▶ [WHAT THE TASK REQUIRES]
Reproduce the records word for word, leaving out any pictures they hold.

▶ [RECORDS FOR PROCESSING]
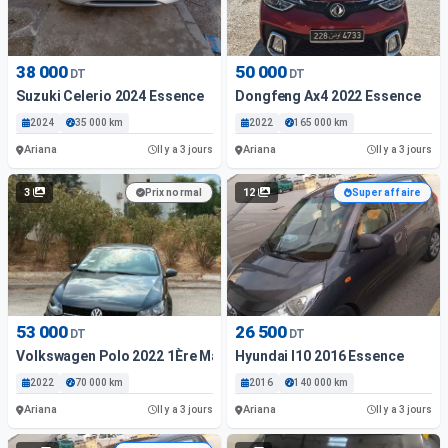
38 000
50 000
DT
DT
Suzuki Celerio 2024 Essence
Dongfeng Ax4 2022 Essence
2024
35 000 km
2022
165 000 km
Ariana
Ariana
Il y a 3 jours
Il y a 3 jours
3
12
Prix normal
Super affaire
53 000
26 500
DT
DT
Volkswagen Polo 2022 1Ère Main
Hyundai I10 2016 Essence
2022
70 000 km
2016
140 000 km
Ariana
Ariana
Il y a 3 jours
Il y a 3 jours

▶ [OUTPUT FOR THIS EXERCISE]
38 000
50 000
DT
DT
Suzuki Celerio 2024 Essence
Dongfeng Ax4 2022 Essence
2024
35 000 km
2022
165 000 km
Ariana
Ariana
Il y a 3 jours
Il y a 3 jours
3
12
Prix normal
Super affaire
53 000
26 500
DT
DT
Volkswagen Polo 2022 1Ère Main
Hyundai I10 2016 Essence
2022
70 000 km
2016
140 000 km
Ariana
Ariana
Il y a 3 jours
Il y a 3 jours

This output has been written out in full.